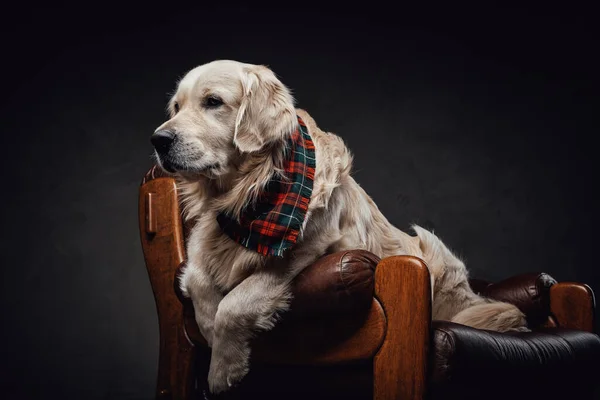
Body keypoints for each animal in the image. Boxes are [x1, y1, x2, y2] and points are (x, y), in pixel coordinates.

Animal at [152, 59, 528, 394]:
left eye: (213, 102)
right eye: (176, 107)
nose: (159, 139)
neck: (248, 196)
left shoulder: (308, 248)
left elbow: (237, 301)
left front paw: (222, 368)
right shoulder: (203, 241)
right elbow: (197, 279)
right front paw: (208, 329)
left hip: (434, 252)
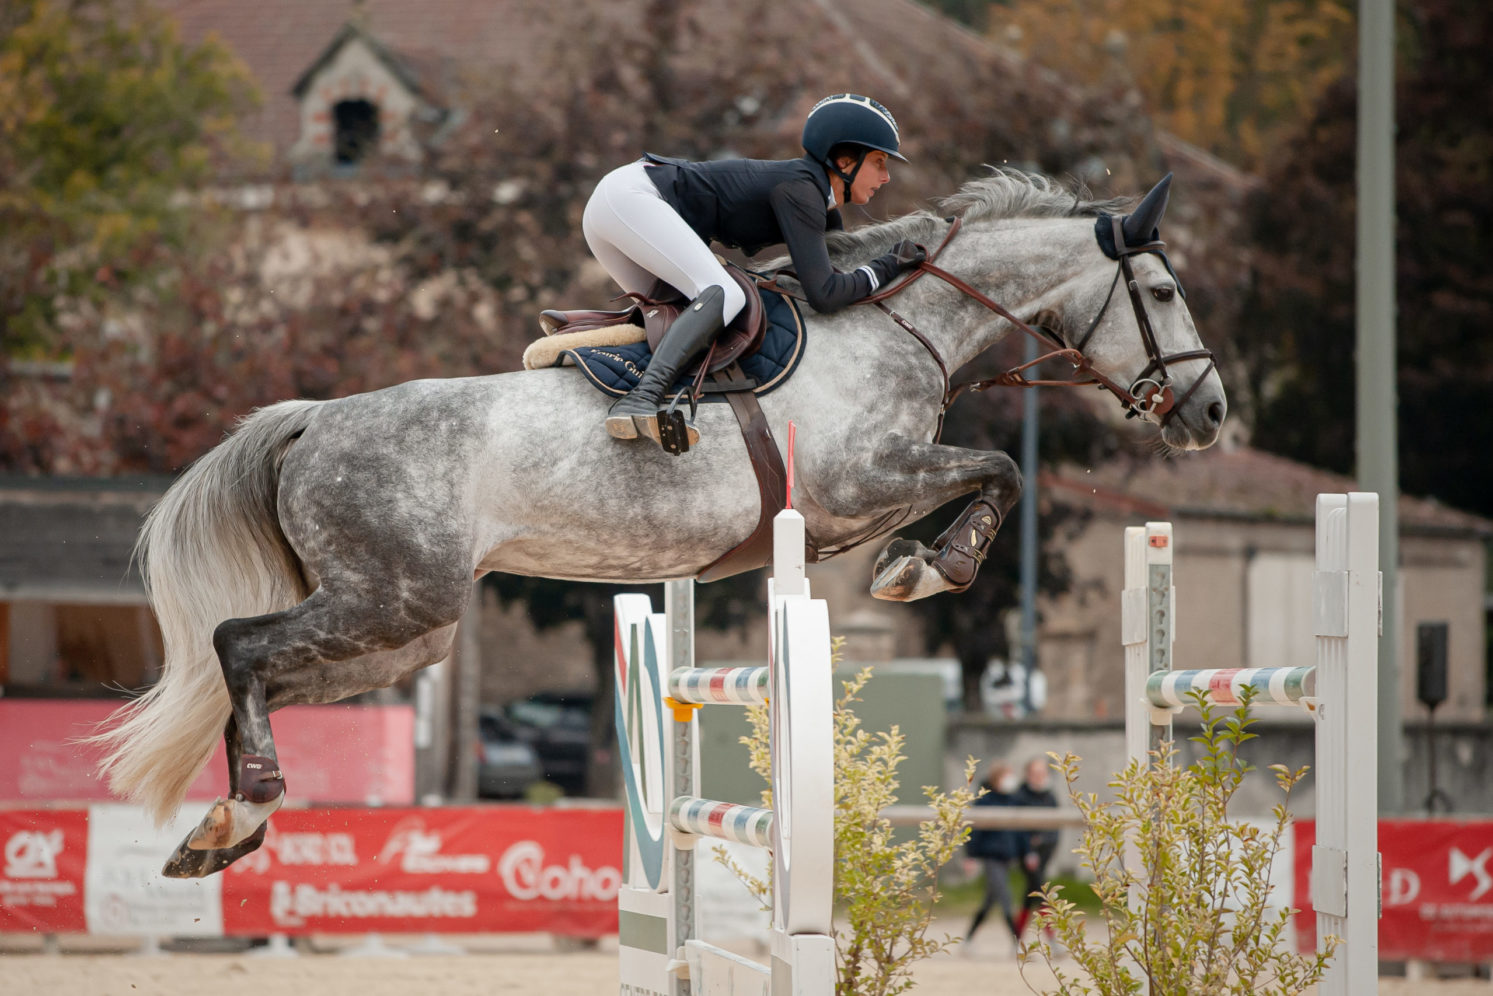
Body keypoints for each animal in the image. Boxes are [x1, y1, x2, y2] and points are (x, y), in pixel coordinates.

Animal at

******

> [PROBLEM]:
Leave every picture out, and reproduce exactly the lines from the line bearing "left hip: (434, 252)" through the closing line of the material above.

> [TASK SOLUTION]:
left hip: (434, 252)
Body keypoints for each animal in the image. Boxes are [x1, y1, x2, y2] and points are (x, y), in pixel coordinates.

Animal at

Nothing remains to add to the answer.